Feeling dizzy, off-balance or having vertigo?

By Marjolein Groenevelt

Dizziness and vertigo are extremely common, affecting 15 to 20 per cent of adults each year. These feelings can range from severe but short episodes lasting hours or days to longer lasting but milder feelings of unsteadiness. There may be a spinning sensation.

The Vestibular Disorder Association (VeDA) is an extremely informative and helpful organization for people with balance issues. Every year, they promote Balance Awareness Week this year, it runs from September 18 to 24.

The vestibular system is mainly defined as the inner ear and the vestibular nerve. The other main contributors to balance are our eyes and our proprioceptive system, meaning our muscles and joints telling our brain where we are in space. There are other lesser contributors, but these are the three main ones that should all agree. When there is mismatching input from one or both inner ears, the brain will try to reconcile the input from the eyes and the body.

There are many causes of vestibular problems. Inner ear infections and Ménière’s disease will cause significant mismatch and spinning. Another condition called Benign Paroxysmal Positional Vertigo (BPPV) is becoming more well-known. BPPV occurs when debris, sometimes called rocks or crystals, leaves its home base and gets stuck in one of the inner ear semi-circular canals. When the head moves in a particular direction, the heavy debris signals movement which is incorrect. The eyes try to rectify the problem and flick in one direction, known as nystagmus. When the debris settles, commonly around 30 seconds, the feeling of motion goes away until the next time the movement occurs. This commonly occurs when looking up or lying down in bed especially on one side. Maneuvers such as the Epley maneuver can guide the debris back where it belongs.

There are many other causes of dizziness and vertigo. A medical doctor can help you with spinning and vertigo diagnosis and treatment.
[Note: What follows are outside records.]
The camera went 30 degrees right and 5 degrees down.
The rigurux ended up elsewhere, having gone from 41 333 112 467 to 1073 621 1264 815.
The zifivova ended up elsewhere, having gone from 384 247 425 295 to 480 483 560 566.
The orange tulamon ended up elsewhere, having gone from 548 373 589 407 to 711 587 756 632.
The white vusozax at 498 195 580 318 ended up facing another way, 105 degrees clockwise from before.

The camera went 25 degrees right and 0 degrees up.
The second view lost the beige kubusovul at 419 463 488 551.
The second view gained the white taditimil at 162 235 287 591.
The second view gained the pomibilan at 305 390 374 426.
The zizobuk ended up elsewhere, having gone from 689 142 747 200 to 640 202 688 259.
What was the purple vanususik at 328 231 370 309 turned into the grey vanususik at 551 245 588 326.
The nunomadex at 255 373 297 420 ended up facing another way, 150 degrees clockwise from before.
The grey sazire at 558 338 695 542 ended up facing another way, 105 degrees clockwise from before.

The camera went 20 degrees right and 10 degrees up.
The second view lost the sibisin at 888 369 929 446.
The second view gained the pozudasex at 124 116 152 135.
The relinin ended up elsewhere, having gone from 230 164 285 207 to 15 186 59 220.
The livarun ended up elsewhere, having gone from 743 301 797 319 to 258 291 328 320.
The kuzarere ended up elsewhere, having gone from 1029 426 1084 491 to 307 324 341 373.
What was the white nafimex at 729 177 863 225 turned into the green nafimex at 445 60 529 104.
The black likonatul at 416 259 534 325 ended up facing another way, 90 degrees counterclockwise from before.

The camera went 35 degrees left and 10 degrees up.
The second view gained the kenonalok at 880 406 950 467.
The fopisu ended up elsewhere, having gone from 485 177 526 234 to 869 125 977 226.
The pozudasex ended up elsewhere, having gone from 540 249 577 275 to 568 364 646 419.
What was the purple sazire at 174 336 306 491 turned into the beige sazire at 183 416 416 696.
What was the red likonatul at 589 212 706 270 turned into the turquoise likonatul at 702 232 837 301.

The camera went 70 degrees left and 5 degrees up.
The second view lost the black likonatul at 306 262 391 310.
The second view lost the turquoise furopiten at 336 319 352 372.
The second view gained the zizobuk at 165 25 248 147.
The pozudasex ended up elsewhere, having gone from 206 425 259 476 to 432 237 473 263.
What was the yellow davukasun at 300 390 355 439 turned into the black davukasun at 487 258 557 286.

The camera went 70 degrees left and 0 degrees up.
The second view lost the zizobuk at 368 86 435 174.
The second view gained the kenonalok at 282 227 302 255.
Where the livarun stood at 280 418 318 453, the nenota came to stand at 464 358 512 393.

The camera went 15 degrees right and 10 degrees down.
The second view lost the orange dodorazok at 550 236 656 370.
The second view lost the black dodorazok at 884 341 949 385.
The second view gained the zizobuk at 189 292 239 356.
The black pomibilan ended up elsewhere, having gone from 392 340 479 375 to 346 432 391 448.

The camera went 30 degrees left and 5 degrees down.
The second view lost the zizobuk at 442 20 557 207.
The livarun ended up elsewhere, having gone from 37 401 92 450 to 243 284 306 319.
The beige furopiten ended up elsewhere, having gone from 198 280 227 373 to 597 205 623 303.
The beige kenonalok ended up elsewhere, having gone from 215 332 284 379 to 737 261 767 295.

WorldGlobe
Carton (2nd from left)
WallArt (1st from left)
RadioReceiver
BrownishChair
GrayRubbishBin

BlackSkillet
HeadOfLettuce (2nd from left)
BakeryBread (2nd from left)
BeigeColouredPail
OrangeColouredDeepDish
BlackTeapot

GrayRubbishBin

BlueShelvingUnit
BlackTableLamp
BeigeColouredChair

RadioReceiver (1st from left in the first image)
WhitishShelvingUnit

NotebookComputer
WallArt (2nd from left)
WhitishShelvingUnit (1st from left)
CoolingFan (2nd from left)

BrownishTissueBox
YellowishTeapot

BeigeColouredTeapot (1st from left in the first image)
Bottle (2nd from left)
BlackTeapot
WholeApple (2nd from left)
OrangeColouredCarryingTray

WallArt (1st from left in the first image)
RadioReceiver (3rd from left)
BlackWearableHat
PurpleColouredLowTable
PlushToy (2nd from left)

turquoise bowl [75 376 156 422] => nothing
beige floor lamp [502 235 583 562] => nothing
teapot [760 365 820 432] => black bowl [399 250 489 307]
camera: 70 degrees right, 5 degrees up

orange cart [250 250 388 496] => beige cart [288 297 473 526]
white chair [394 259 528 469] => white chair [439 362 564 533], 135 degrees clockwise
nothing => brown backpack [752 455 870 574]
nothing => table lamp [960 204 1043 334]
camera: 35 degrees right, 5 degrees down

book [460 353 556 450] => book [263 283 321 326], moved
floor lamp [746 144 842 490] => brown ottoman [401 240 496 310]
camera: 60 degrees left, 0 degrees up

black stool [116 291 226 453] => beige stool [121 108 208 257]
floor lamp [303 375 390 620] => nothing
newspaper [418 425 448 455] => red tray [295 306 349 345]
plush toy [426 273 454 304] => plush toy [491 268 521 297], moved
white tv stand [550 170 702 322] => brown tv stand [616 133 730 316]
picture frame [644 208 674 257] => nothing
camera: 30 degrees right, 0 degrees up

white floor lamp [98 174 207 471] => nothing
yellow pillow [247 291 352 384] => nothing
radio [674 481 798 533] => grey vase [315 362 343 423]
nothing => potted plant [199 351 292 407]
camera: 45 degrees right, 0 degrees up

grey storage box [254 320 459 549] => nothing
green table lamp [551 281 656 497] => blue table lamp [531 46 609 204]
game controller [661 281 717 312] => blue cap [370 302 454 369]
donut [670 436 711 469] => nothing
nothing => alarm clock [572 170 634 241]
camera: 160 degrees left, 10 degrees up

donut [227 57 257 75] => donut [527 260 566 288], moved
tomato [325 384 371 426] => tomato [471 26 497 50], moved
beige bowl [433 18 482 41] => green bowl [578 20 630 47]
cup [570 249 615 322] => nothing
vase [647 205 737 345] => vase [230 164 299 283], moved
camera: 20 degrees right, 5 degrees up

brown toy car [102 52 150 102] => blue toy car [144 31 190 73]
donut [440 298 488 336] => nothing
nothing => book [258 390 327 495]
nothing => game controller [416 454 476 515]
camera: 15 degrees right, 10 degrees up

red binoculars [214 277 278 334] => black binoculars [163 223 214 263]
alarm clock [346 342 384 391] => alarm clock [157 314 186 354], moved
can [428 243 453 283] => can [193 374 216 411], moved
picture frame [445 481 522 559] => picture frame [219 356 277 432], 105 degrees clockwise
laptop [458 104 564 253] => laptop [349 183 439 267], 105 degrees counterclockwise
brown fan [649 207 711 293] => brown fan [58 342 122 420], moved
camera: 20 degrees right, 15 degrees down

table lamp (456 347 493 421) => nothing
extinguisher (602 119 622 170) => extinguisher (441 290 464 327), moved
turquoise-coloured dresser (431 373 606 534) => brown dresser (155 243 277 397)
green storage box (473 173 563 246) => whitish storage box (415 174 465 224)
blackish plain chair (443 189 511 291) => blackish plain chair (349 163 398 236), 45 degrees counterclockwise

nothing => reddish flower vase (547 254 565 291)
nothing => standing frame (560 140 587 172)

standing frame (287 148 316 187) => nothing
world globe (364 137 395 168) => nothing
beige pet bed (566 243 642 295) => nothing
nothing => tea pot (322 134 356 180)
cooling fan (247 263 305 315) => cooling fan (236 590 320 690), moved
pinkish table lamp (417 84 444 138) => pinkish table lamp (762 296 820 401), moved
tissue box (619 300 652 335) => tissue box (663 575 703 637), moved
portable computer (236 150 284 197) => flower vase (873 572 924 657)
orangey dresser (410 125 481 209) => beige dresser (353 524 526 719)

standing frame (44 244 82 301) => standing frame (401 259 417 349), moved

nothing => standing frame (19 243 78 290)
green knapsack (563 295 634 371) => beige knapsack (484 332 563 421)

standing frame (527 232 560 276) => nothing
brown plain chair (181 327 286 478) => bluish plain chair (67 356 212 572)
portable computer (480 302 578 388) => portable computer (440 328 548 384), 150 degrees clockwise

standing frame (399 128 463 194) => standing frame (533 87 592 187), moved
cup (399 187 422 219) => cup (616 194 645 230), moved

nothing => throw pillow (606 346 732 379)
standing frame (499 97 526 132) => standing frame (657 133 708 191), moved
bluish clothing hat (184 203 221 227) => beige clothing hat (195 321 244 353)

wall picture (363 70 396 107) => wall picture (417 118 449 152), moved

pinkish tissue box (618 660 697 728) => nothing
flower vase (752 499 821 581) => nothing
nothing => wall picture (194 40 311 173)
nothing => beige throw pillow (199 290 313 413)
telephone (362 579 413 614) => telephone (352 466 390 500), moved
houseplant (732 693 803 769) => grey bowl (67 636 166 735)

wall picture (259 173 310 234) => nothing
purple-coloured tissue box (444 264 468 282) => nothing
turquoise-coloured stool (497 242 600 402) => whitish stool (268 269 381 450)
If appropriate, the next step would be a vestibular physiotherapist. A detailed evaluation will review the many possible causes and outline a good treatment plan. If the symptoms have been present for weeks or months, evaluation should include the use of infrared goggles. Putting these goggles on eliminates room light, so that only the inner ear and not the eyes can detect the movement. The infrared camera allows the physiotherapist to see what the eyes are doing.

If you are living with balance issues, spend some time on the VeDA website. Learn about your own symptoms and talk to a doctor and a vestibular physiotherapist.

Marjolein Groenevelt is a physiotherapist at Glebe Physiotherapy and Sport Medicine at Lansdowne who, along with her colleague Michael Seto, has worked with vestibular clients of all ages.

Dizziness and vertigo are common conditions that can be helped with therapy. Balance Awareness Week is September 18 to 24.